Instructions for the task →
In the records below, find the line that contains "- [Infura](https://infura.io/)" and the line that contains "URL for later". Set down exactly those lines and every line between them, and nothing more.

(Saved data entries)
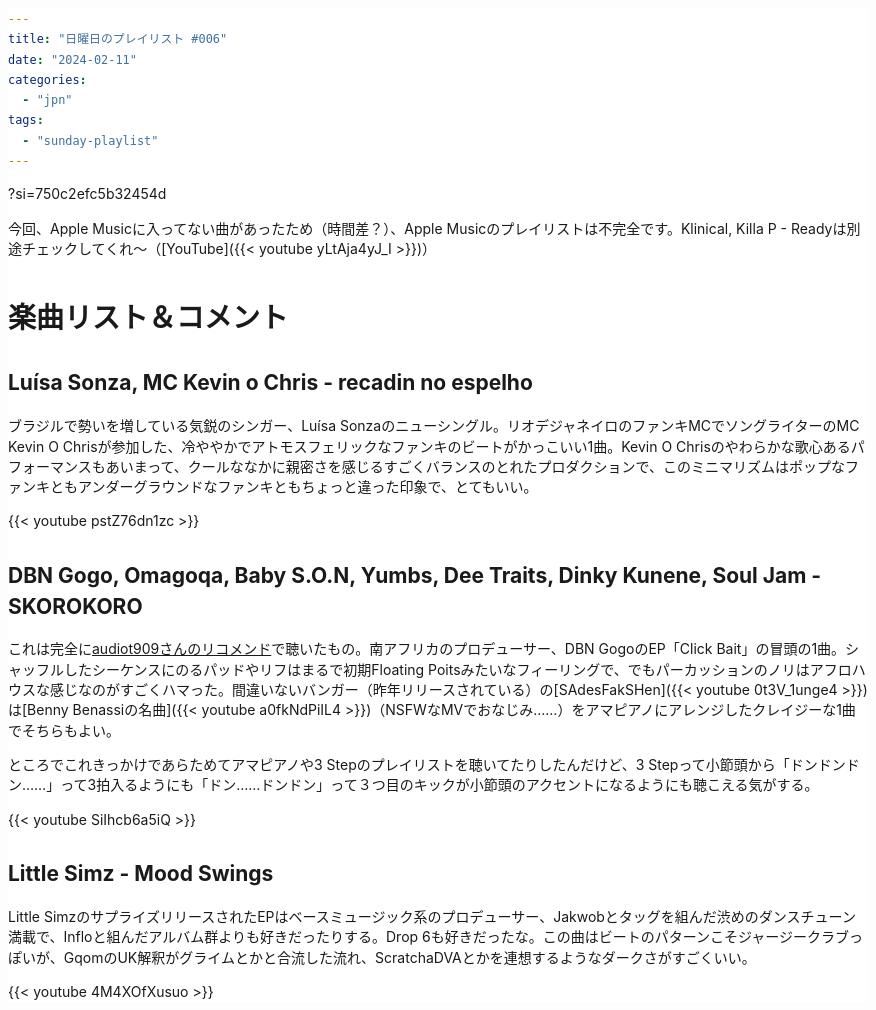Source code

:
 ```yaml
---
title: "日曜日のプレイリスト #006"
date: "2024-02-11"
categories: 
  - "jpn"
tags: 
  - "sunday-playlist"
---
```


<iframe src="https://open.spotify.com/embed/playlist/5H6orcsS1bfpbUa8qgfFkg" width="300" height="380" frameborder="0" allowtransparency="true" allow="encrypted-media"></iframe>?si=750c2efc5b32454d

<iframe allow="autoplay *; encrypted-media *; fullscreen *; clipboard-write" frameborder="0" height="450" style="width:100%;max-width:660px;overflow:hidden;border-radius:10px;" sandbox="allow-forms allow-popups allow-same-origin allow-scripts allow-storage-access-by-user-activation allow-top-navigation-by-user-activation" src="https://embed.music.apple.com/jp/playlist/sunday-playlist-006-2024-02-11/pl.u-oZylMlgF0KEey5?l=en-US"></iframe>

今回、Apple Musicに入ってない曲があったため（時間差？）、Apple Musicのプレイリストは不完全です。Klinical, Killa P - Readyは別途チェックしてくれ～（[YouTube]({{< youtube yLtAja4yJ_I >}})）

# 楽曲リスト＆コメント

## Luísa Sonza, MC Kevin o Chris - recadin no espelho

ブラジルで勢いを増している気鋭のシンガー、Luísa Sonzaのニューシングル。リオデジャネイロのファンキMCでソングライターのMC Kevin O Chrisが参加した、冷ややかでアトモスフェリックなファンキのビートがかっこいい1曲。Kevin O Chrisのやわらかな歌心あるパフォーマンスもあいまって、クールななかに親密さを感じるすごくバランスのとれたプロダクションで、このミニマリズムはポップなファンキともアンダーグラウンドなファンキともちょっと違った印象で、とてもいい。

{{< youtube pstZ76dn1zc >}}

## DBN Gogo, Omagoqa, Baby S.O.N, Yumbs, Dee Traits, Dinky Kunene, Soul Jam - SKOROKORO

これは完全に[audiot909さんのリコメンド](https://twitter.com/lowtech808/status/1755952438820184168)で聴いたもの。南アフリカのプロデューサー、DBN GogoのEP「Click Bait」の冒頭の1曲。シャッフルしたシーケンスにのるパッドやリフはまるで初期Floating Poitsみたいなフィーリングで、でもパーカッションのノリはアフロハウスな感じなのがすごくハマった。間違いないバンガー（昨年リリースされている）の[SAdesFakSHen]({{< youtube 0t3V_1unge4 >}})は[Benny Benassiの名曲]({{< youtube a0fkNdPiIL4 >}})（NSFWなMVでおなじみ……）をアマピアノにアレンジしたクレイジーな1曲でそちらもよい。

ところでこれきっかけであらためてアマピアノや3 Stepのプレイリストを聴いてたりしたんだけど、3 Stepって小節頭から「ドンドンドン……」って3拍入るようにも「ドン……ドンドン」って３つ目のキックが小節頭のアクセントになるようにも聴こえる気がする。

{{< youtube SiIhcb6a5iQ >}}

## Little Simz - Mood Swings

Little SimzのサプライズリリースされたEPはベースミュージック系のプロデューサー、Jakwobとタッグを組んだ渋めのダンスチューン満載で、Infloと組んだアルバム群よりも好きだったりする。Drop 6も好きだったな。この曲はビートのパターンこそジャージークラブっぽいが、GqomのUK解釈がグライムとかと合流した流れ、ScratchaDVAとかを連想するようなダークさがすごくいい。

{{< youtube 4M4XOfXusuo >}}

---

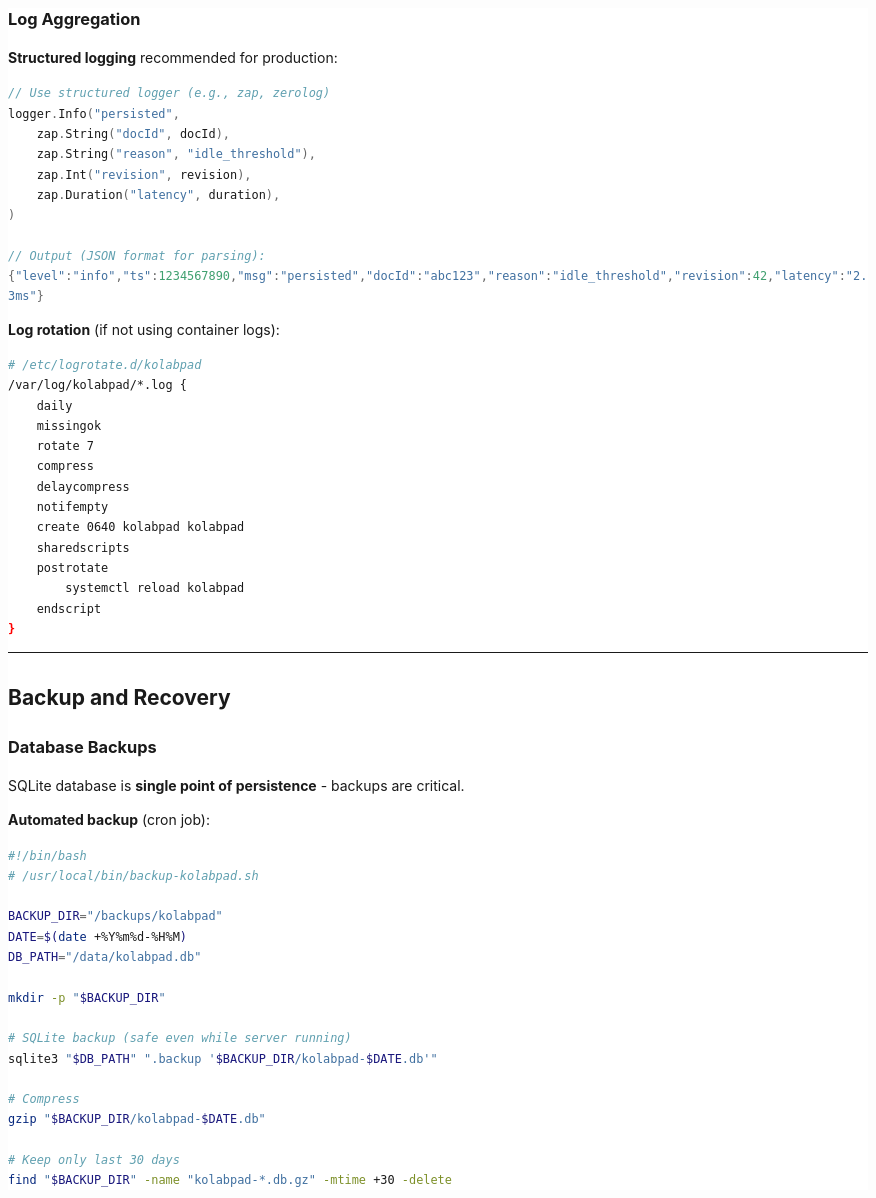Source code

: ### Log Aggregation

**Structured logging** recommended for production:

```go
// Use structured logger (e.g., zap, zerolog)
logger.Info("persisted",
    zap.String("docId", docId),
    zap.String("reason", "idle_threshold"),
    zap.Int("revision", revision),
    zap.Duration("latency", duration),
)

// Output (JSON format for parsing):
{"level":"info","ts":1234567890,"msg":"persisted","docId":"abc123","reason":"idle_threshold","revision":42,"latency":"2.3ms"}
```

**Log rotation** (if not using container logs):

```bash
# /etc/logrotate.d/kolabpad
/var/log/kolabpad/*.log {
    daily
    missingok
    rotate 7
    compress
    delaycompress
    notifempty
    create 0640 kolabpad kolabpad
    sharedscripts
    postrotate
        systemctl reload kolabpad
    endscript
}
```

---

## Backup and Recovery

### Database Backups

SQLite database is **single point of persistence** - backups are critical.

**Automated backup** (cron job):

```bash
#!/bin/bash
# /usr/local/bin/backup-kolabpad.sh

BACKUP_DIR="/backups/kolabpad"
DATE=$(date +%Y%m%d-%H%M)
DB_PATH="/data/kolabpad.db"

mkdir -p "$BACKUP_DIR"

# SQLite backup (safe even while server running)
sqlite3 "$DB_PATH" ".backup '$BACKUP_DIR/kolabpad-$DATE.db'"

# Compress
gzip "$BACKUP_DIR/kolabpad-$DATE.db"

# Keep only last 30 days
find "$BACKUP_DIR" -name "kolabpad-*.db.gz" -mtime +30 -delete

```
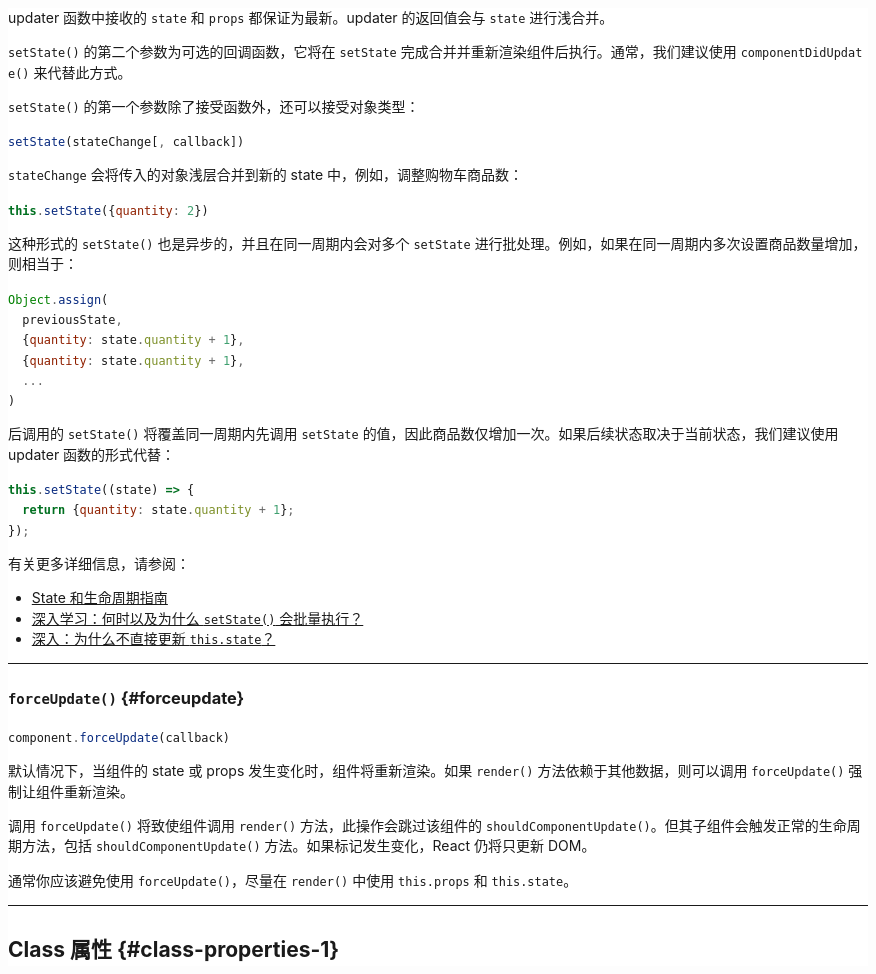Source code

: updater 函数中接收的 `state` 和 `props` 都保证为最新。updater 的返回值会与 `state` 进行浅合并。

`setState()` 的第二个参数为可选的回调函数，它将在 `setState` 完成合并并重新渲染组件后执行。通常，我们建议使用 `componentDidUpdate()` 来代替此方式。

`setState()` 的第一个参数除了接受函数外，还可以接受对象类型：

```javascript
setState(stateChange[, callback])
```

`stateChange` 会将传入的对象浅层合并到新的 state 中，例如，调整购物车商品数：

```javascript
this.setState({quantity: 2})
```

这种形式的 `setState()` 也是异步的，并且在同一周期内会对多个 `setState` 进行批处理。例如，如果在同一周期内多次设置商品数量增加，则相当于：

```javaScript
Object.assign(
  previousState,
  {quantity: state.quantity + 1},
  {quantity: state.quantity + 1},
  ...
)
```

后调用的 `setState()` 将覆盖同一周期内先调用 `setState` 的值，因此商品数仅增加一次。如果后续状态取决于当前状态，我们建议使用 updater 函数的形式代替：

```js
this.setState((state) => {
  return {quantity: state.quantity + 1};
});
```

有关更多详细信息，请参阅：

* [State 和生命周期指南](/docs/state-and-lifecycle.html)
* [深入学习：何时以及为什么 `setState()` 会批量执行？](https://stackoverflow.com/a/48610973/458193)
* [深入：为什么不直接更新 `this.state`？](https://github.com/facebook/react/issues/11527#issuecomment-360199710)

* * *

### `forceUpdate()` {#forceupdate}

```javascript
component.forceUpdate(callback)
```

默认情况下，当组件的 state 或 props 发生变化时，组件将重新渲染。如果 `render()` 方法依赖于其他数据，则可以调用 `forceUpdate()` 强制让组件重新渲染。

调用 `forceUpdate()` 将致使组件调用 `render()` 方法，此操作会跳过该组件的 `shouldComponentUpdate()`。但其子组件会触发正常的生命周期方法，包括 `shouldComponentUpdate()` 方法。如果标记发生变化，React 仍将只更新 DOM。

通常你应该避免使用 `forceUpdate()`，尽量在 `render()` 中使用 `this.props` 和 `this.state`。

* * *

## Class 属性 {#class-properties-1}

...

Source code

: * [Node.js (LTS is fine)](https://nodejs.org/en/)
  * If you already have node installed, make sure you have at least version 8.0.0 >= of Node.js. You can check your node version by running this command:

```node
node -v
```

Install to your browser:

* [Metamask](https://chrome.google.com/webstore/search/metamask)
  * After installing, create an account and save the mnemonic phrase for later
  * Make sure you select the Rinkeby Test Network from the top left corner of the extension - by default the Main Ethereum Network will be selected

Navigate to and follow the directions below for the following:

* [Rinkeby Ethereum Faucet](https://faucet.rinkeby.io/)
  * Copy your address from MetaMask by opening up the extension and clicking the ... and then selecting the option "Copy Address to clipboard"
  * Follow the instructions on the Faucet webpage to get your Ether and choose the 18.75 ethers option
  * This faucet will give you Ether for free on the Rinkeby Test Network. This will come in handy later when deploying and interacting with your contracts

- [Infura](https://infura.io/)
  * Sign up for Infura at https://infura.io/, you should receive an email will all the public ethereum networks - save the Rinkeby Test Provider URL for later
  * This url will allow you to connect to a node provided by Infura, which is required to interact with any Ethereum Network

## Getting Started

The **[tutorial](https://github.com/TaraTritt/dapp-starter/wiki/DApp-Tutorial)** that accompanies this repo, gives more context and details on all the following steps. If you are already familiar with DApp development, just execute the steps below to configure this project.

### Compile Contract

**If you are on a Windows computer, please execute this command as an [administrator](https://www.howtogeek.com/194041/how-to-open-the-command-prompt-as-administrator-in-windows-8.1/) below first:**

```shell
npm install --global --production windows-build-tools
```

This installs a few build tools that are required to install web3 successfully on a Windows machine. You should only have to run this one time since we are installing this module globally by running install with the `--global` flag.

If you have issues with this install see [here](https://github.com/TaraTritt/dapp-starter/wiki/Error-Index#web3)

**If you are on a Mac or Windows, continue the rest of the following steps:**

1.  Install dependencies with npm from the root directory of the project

Exercise solution →
- [Infura](https://infura.io/)
  * Sign up for Infura at https://infura.io/, you should receive an email will all the public ethereum networks - save the Rinkeby Test Provider URL for later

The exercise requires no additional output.